About Us
Make It Our Business provides information and education to help employers and other workplace stakeholders to meet their obligations under the Ontario Occupational Health and Safety Act. According to the Act, employers must prevent and respond to domestic violence in the workplace.
Make It Our Business develops resources to engage employers and other workplace stakeholders to prevent workplace domestic violence, to support employees at risk of or currently experiencing domestic violence, and to improve workplace health and safety. We outline how employers, supervisors, managers, human resources professionals, security personnel, union representatives, and co-workers can recognize abusive relationships, respond to domestic violence, and refer victims and abusers to supports that offer help.
Make It Our Business also offers a variety of training options for the workplace. In addition to helping people understand the dynamics of domestic violence and abusive relationships (including physical abuse, verbal abuse, emotional abuse, financial abuse), we engage your employees, with their varying roles and responsibilities, to create a safe and supportive workplace culture.

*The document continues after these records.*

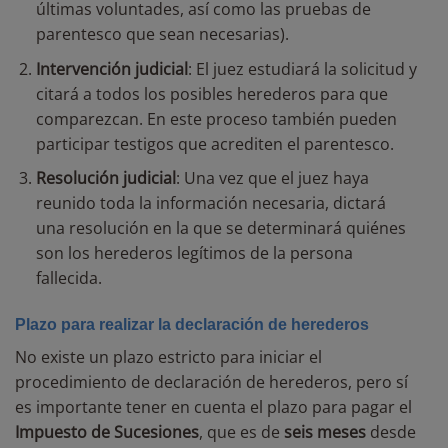
últimas voluntades, así como las pruebas de
parentesco que sean necesarias).
Intervención judicial
: El juez estudiará la solicitud y
citará a todos los posibles herederos para que
comparezcan. En este proceso también pueden
participar testigos que acrediten el parentesco.
Resolución judicial
: Una vez que el juez haya
reunido toda la información necesaria, dictará
una resolución en la que se determinará quiénes
son los herederos legítimos de la persona
fallecida.
Plazo para realizar la declaración de herederos
No existe un plazo estricto para iniciar el
procedimiento de declaración de herederos, pero sí
es importante tener en cuenta el plazo para pagar el
Impuesto de Sucesiones
, que es de
seis meses
desde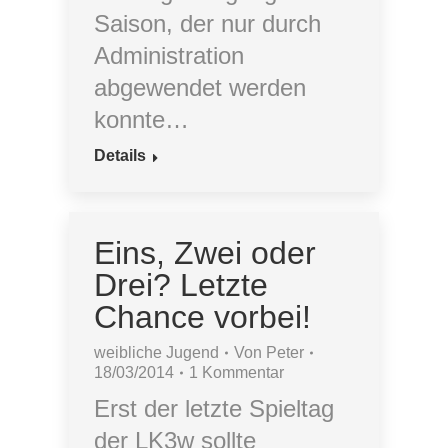
Saison, der nur durch
Administration
abgewendet werden
konnte…
Details
Eins, Zwei oder
Drei? Letzte
Chance vorbei!
weibliche Jugend
Von
Peter
18/03/2014
1 Kommentar
Erst der letzte Spieltag
der LK3w sollte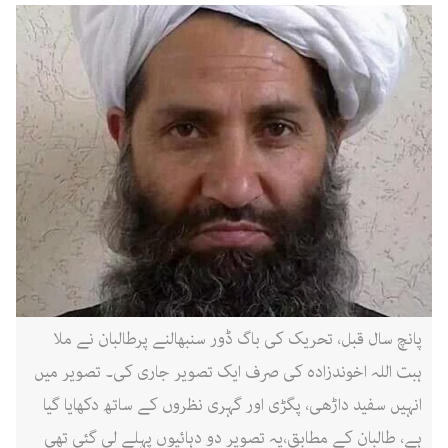
پانچ سال قبل، تحریک کی باگ ڈور سنبھالنے پرطالبان نے ملا
ہبت اللہ اخوندزادہ کی صرف ایک تصویر جاری کی۔ تصویر میں
انہیں سفید داڑھی، پگڑی اور گہری نظروں کے ساتھ دکھایا گیا
ہے، طالبان کے مطابق،یہ تصویر دو دہائیوں پہلے لی گئی تھی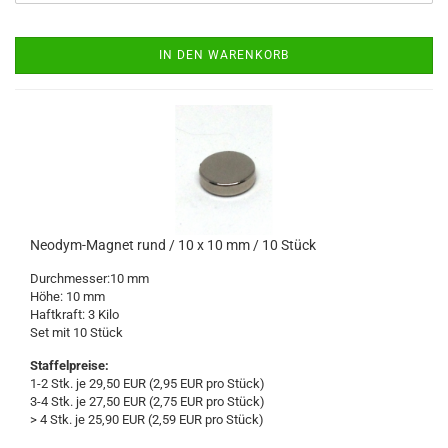
IN DEN WARENKORB
Neodym-Magnet rund / 10 x 10 mm / 10 Stück
Durchmesser:10 mm
Höhe: 10 mm
Haftkraft: 3 Kilo
Set mit 10 Stück
Staffelpreise:
1-2 Stk. je 29,50 EUR (2,95 EUR pro Stück)
3-4 Stk. je 27,50 EUR (2,75 EUR pro Stück)
> 4 Stk. je 25,90 EUR (2,59 EUR pro Stück)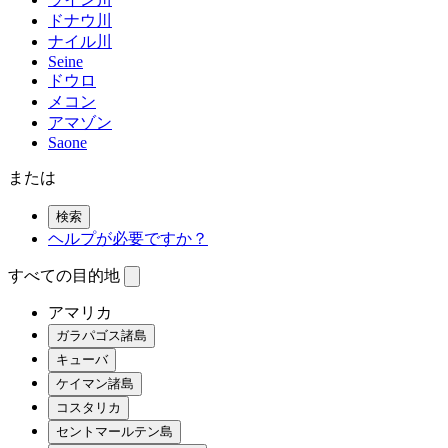
ドナウ川
ナイル川
Seine
ドウロ
メコン
アマゾン
Saone
または
検索
ヘルプが必要ですか？
すべての目的地
アマリカ
ガラパゴス諸島
キューバ
ケイマン諸島
コスタリカ
セントマールテン島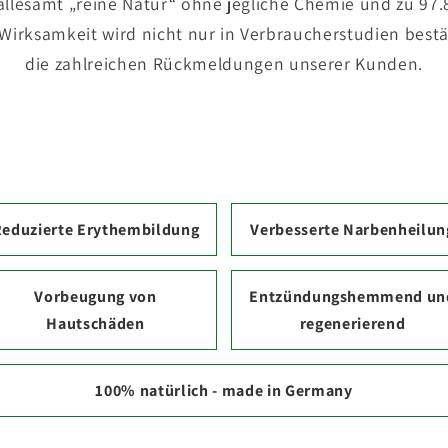
 allesamt „reine Natur“ ohne jegliche Chemie und zu 97.
Wirksamkeit wird nicht nur in Verbraucherstudien bestä
die zahlreichen Rückmeldungen unserer Kunden.
Reduzierte Erythembildung
Verbesserte Narbenheilun
Vorbeugung von
Entzündungshemmend un
Hautschäden
regenerierend
100% natürlich - made in Germany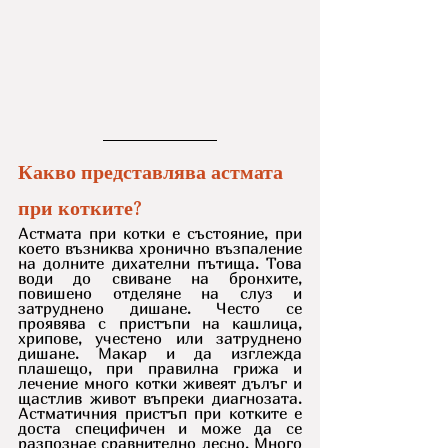
Какво представлява астмата 
при котките?
Астмата при котки е състояние, при 
което възниква хронично възпаление 
на долните дихателни пътища. Това 
води до свиване на бронхите, 
повишено отделяне на слуз и 
затруднено дишане. Често се 
проявява с пристъпи на кашлица, 
хрипове, учестено или затруднено 
дишане. Макар и да изглежда 
плашещо, при правилна грижа и 
лечение много котки живеят дълъг и 
щастлив живот въпреки диагнозата. 
Астматичния пристъп при котките е 
доста специфичен и може да се 
разпознае сравнително лесно. Много 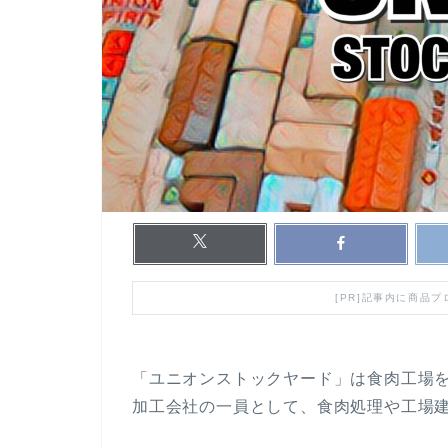
[PR]記事内に商品
「ユニオンストックヤード」は食肉工場を
加工会社の一員として、食肉処理や工場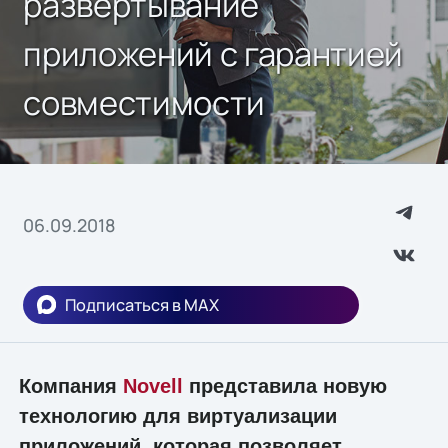
развертывание
приложений с гарантией
совместимости
06.09.2018
Подписаться в MAX
Компания
Novell
представила новую
технологию для виртуализации
приложений, которая позволяет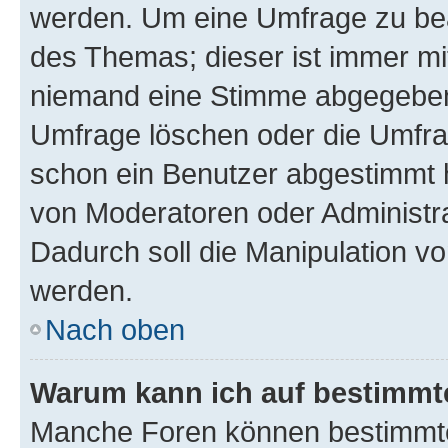
werden. Um eine Umfrage zu bea
des Themas; dieser ist immer m
niemand eine Stimme abgegeben
Umfrage löschen oder die Umfrag
schon ein Benutzer abgestimmt 
von Moderatoren oder Administr
Dadurch soll die Manipulation v
werden.
Nach oben
Warum kann ich auf bestimmte
Manche Foren können bestimmt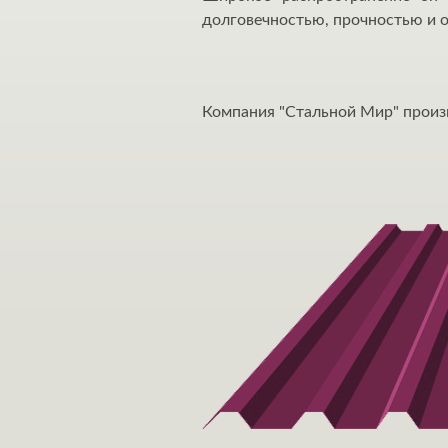
долговечностью, прочностью и 
Компания "Стальной Мир" произ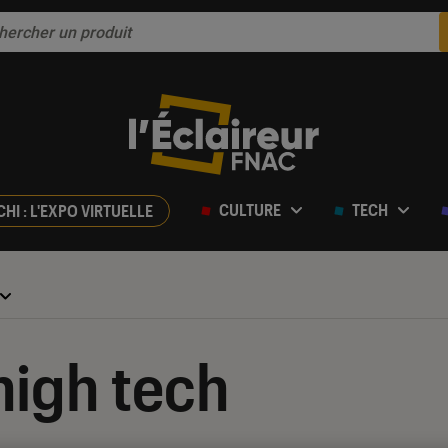
CULTURE
TECH
CHI : L'EXPO VIRTUELLE
high tech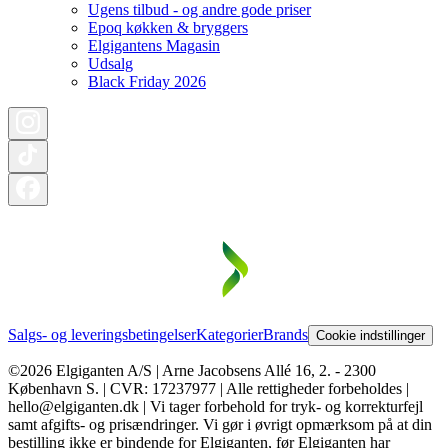
Ugens tilbud - og andre gode priser
Epoq køkken & bryggers
Elgigantens Magasin
Udsalg
Black Friday 2026
Salgs- og leveringsbetingelser
Kategorier
Brands
Cookie indstillinger
©2026 Elgiganten A/S | Arne Jacobsens Allé 16, 2. - 2300
København S. | CVR: 17237977 | Alle rettigheder forbeholdes |
hello@elgiganten.dk | Vi tager forbehold for tryk- og korrekturfejl
samt afgifts- og prisændringer. Vi gør i øvrigt opmærksom på at din
bestilling ikke er bindende for Elgiganten, før Elgiganten har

We have based the information and strategies in this website on promising practices collected from community experience and research, particularly reports from the Domestic Violence Death Review Committee which advises the Office of the Chief Coroner of Ontario.
Make It Our Business is a campaign of the Centre for Research & Education on Violence against Women & Children (CREVAWC). We are actively involved in educating the public and professionals in many disciplines on the impact of violence in the lives of women and children. Our research in the London community, as well as our alliance with research centres in other provinces, has placed us in the forefront of many critical societal issues. We are working with our education partners to identify the most promising strategies to promote healthy relationships. We are looking at how to prevent domestic homicides with our justice, health, and community partners. We are exploring the role of neighbours, friends and families to recognize the warning signs of relationship violence. And now we have turned our attention to educating workplaces about warning signs of abusive relationships and how to respond to workplace domestic violence.